Space technology a field of growing importance, for fields such as modern communications as well as areas as diverse as climate change, national security and agriculture. The legal framework within which space technology operates is integral to its development and use, but traditional legal frameworks may not be well developed to enable the flourishing of space technology. The operation of law within jurisdictional boundaries, in contrast to the way that space technology crosses jurisdictions, and operates outside terrestrial jurisdictions, challenges traditional legal frameworks. This creates particular problems for intellectual property law and regulatory frameworks, two areas of focus for this research.
Space Law, Intellectual Property and Space Technology
Dr Naomi Hawkins (PI), Dr Mathilde Pavis, Dr Kubo Macak and Professor Hitoshi Nasu
External partners: Stephens Scown LLP and South West Centre of Excellence in Satellite Applications
Sponsor: ESRC IAA Business Boost Fund (£7,392)
About the project
Space technology is an important area of science and technology and is essential for modern communications as well as for research in areas as diverse as climate change, national security and agriculture. It is vital that the UK develops domestic capacity in space technology, particularly in light of potentially reduced access to European collaboration as a result of Brexit. Research and development in space technology is therefore a focus of UK investment. The legal framework within which space technology operates is integral to its development and use. However, traditional legal frameworks may not be well developed to enable the flourishing of space technology. In particular, law usually operates within jurisdictional boundaries, and the way that space technology crosses jurisdictions, and operates outside terrestrial jurisdictions, challenges these traditional legal frameworks.
This project builds a collaboration between three groups (academic lawyers, practising lawyers and industry partners in space technology) to identify the existing and future legal issues in the development and deployment of innovative space technology, and propose solutions to identified challenges. The project will explore areas of shared concerns between law academics, practicing lawyers, and the space technology industry, with a view to identifying specific needs of future research in an interdisciplinary manner. To that end, the project will take the following steps.
Firstly, we will map the existing law as it applies to the space technology industry. The team will focus on the international law and intellectual property issues specific to space technology, including jurisdictional questions and conflict of laws.
Secondly, the project seeks to identify areas of challenge and gaps in the existing legal framework as informed by the project partners in legal practice and in the space technology industry.

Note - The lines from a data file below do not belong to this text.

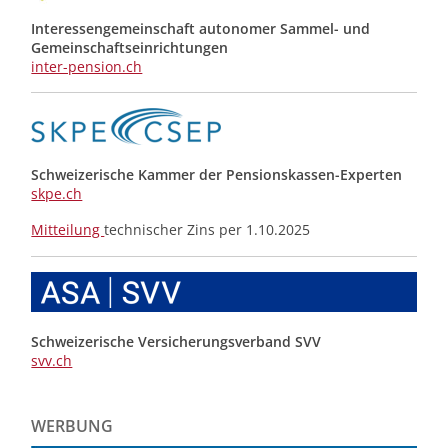
Interessengemeinschaft autonomer Sammel- und
Gemeinschafts­einrichtungen
inter-pension.ch
Schweizerische Kammer der Pensionskassen-Experten
skpe.ch
Mitteilung
technischer Zins per 1.10.2025
Schweizerische Versicherungsverband SVV
svv.ch
WERBUNG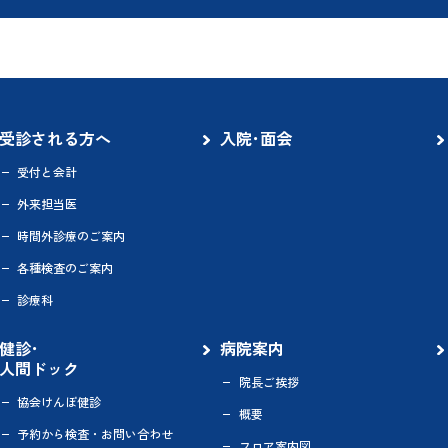
受診される方へ
入院･面会
受付と会計
外来担当医
時間外診療のご案内
各種検査のご案内
診療科
健診･
病院案内
人間ドック
院長ご挨拶
協会けんぽ健診
概要
予約から検査・お問い合わせ
フロア案内図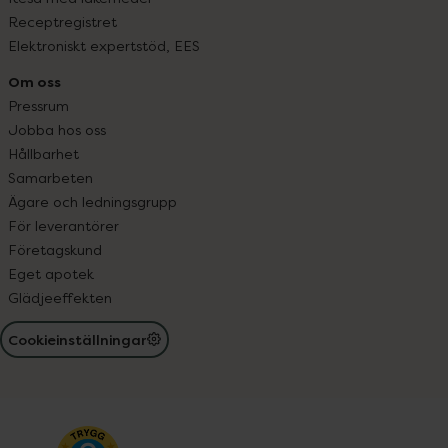
Receptregistret
Elektroniskt expertstöd, EES
Om oss
Pressrum
Jobba hos oss
Hållbarhet
Samarbeten
Ägare och ledningsgrupp
För leverantörer
Företagskund
Eget apotek
Glädjeeffekten
Cookieinställningar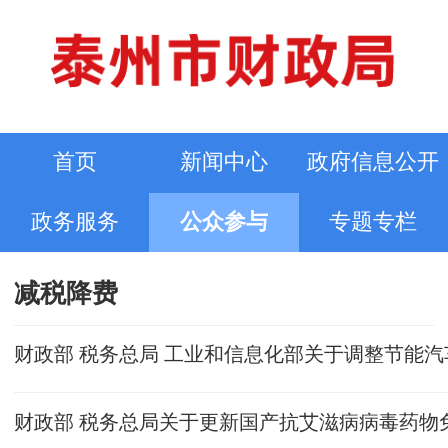
首页
新闻中心
政府信息公开
政务服务
公众参与
专题专栏
减税降费
财政部 税务总局 工业和信息化部关于调整节能
财政部 税务总局关于更新国产抗艾滋病病毒药物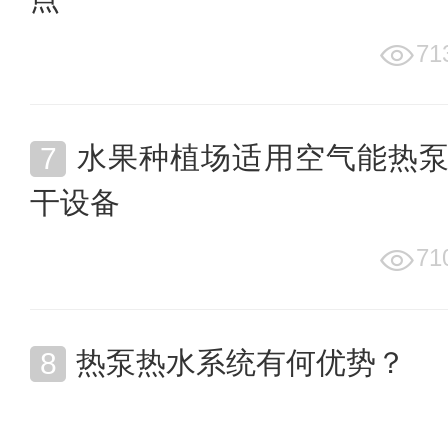
71
水果种植场适用空气能热
干设备
71
热泵热水系统有何优势？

Thirdly, the project will identify specific needs of future research to address the challenges and gaps discussed, as informed by the needs of business, with a view to enhancing the international competitiveness of the UK space technology industry.
Research and development in the space industry in the UK has a strong geographic focus around Cornwall, particularly located around Goonhilly Earth Station Ltd, the world’s most capable satellite earth station, which is vitally important for communication technologies globally. The South West region hosts the largest aerospace cluster in the UK, and the second largest in Europe. There are a number of space technology SMEs located in Cornwall as a result, with a concentration of industrial research expertise in the area, and the South West is fourth in the UK for the number of space companies (76) and income (£176m). This concentration is supported by a government Enterprise Zone, to encourage business development. Because of this concentration of space technology in the South West, this project is ideally placed to exploit local connections.
The project will be constituted primarily by a one day workshop for approximately 25 attendees drawn from legal academia, legal practice and the space technology industry. The workshop will take place on 5 June 2019 in Truro, at The Alverton Hotel which is a suitably central location for the project collaborators and to attract participants from space technology businesses based in Devon and Cornwall. Prior to the workshop, the Applicants will prepare a briefing note for participants, and during this workshop, the participants will be guided by presentations from the Applicants and project partners, and there will be focused, moderated discussions addressing the three project aims. Following the one-day workshop, the Applicants will produce a project report, summarising the discussions of the workshop, addressing the three project aims. Other outputs will include a series of short videos explaining the project findings, and an academic journal article.